Steve Junot and the Infamous’  Release “Last Shot”

Few genres in the American pop lexicon can evoke as much emotion out of their listeners as the blues do. As integral an element in our national artistic history as the very instruments that it would need to make its most profound creative statements, the blues have arguably never been as important to the identity of traditional Americana as they are today, and in Steve Junot and the Infamous’ Last Shot, audiences are invited to see what the genre can produce when it’s in the hands of a deeply gifted musician whose passion lies in making beautiful music for an often sad and lonesome world.

You can just feel the love that Junot as well as his band have for this medium in songs like “God Can’t Help Me,” “Wait” and “My Home,” and whether he’s going electric or acoustic in Last Shot, this frontman’s heart is always on his sleeve and available to us no matter how long we’ve been listening to his work. He’s got nothing to hide from us in this record, and I would even suggest that he’s doing everything within his power to make sure that we know just how far he’s putting himself out there for us in these compositions.

Junot’s vocal is both confident and resigned in “In the Morning” and “God Can’t Help Me,” emotive and angst-ridden in “Love is Like a Hurricane,” “Won’t Be That Bad to You” and “Juice Ain’t Worth the Squeeze,” and more than anything else, both relatable and unapologetically human throughout the whole of this tracklist. He never draws from the well of predictability, and there are even songs where he’s able to incorporate a little bit of humility and self-awareness into music that most of us have already heard before in at least one incarnation or another.

“Neutral Ground,” “My Home” and “Ain’t Got to Be So Crazy” are, in my opinion at least, some of the best and most intrepidly stylish tracks that Steve Junot could have allowed to share the same record, and it’s not ironic that each of these three songs challenges him to push his compositional skillset as far towards the brink as he can. He never neglects a hook or stamps out a good beat in the name of avant-gardism, but to say that he’s getting a bit zanier than a lot of his rivals could would be too significant an understatement for any critic to make.

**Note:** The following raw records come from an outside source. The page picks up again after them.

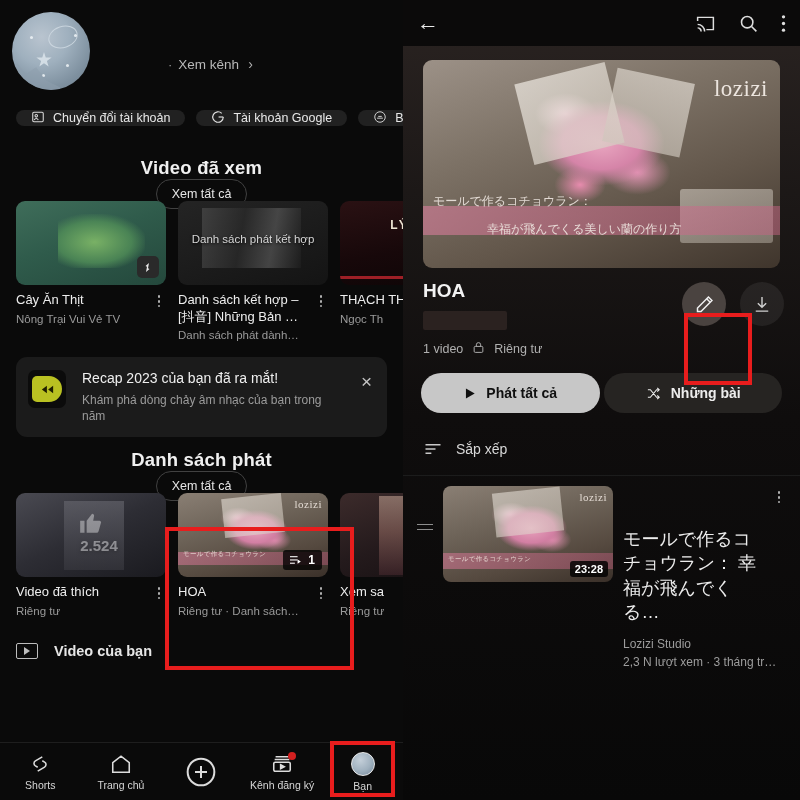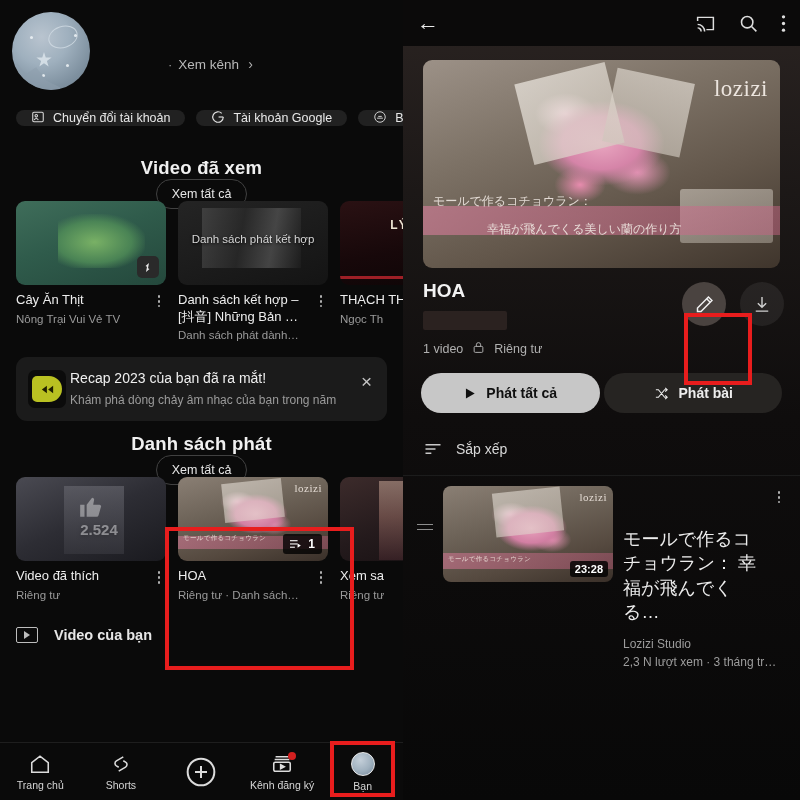--- a/index.html
+++ b/index.html
@@ -113,21 +113,21 @@
   .vmeta { display: flex; padding-top: 7px; gap: 4px; }
   .vmeta-text { flex: 1; min-width: 0; }
   .vtitle { color: #ededed; font-size: 13px; line-height: 1.28; }
   .vsub { color: #9a9a9a; font-size: 11.5px; line-height: 1.3; margin-top: 3px; }
   .kebab { width: 14px; flex: 0 0 auto; color: #b5b5b5; font-size: 13px; text-align: center; line-height: 1; padding-top: 1px; letter-spacing: 0; }
   .kebab span { display: block; width: 2.6px; height: 2.6px; background: #b0b0b0; border-radius: 50%; margin: 2.2px auto; }
 
   
   .recap {
     margin: 14px 16px 0; background: #1b1b1b; border-radius: 11px;
-    display: flex; align-items: flex-start; padding: 13px 12px; gap: 4px; position: relative;
+    display: flex; align-items: flex-start; padding: 13px 12px; gap: 16px; position: relative;
   }
   .recap-icon {
     width: 38px; height: 38px; border-radius: 7px; flex: 0 0 auto;
     background: #0b0b0b; display: flex; align-items: center; justify-content: center;
   }
   .recap-icon .pill {
     width: 30px; height: 26px; border-radius: 5px 13px 13px 5px; background: #b9c122;
     display: flex; align-items: center; justify-content: center; color: #1a1a00; font-size: 11px;
   }
   .recap-body { flex: 1; }
@@ -527,29 +527,29 @@
     <div class="yourvideos">
       <div class="yv-icon">
           <div class="tri"></div>
         </div>
       <div class="yv-label">Video của bạn</div>
     </div>
 
     <div class="bottom-nav">
       <div class="nav-item">
         <svg width="22" height="22" viewBox="0 0 24 24" fill="none" stroke="#dcdcdc" stroke-width="1.7">
-          <path d="M3 10.5 12 3.5l9 7V21H3z"></path>
-        </svg>
-        <div class="nav-label">Trang chủ</div>
+          <path d="M14.5 4.2 7 8.6a3.2 3.2 0 0 0 0 5.5l2.5 1.4M9.5 19.8 17 15.4a3.2 3.2 0 0 0 0-5.5L14.5 8.5"></path>
+        </svg>
+        <div class="nav-label">Shorts</div>
       </div>
       <div class="nav-item">
         <svg width="22" height="22" viewBox="0 0 24 24" fill="none" stroke="#dcdcdc" stroke-width="1.7">
-          <path d="M14.5 4.2 7 8.6a3.2 3.2 0 0 0 0 5.5l2.5 1.4M9.5 19.8 17 15.4a3.2 3.2 0 0 0 0-5.5L14.5 8.5"></path>
-        </svg>
-        <div class="nav-label">Shorts</div>
+          <path d="M3 10.5 12 3.5l9 7V21H3z"></path>
+        </svg>
+        <div class="nav-label">Trang chủ</div>
       </div>
       <div class="nav-item">
         <svg width="32" height="32" viewBox="0 0 24 24" fill="none" stroke="#dcdcdc" stroke-width="1.5">
           <circle cx="12" cy="12" r="10"></circle>
             <path d="M12 7.5v9M7.5 12h9"></path>
         </svg>
       </div>
       <div class="nav-item">
         <svg width="22" height="22" viewBox="0 0 24 24" fill="none" stroke="#dcdcdc" stroke-width="1.7">
           <path d="M5 4h14M4 7h16"></path>
@@ -643,21 +643,21 @@
         <svg width="14" height="15" viewBox="0 0 24 24" fill="#101010">
             <path d="M5 3.5 20 12 5 20.5z"></path>
           </svg>
         <span>Phát tất cả</span>
       </button>
       <button class="btn-shuffle">
         <svg width="17" height="15" viewBox="0 0 24 24" fill="none" stroke="#ededed" stroke-width="1.8">
           <path d="M3 6h4l10 12h4M3 18h4l10-12h4"></path>
             <path d="M18 3l3 3-3 3M18 15l3 3-3 3"></path>
         </svg>
-        <span>Phát bài</span>
+        <span>Những bài</span>
       </button>
     </div>
 
     <div class="sort-row">
       <svg width="20" height="16" viewBox="0 0 24 18" fill="none" stroke="#c9c9c9" stroke-width="1.8">
         <path d="M3 4h18M3 9h12M3 14h7"></path>
       </svg>
       <div class="sort-label">Sắp xếp</div>
     </div>
     <div class="r-divider"></div>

After taking a closer look at this LP, I came to the conclusion that Steve Junot and the Infamous’ new album isn’t just the meatiest underground blues-rock has dropped in a while – it’s also the most enduringly appealing. This is a record that wasn’t made for blues fiends exclusively, but for listeners that have been craving something a little more groove-oriented than what the mainstream pop sound has been giving us lately. Fans who were however hoping to hear a watershed of an independent blues LP won’t be disappointed by this tracklist, but make no mistake about it; Last Shot is a worthwhile record for anyone and everyone who likes to swing.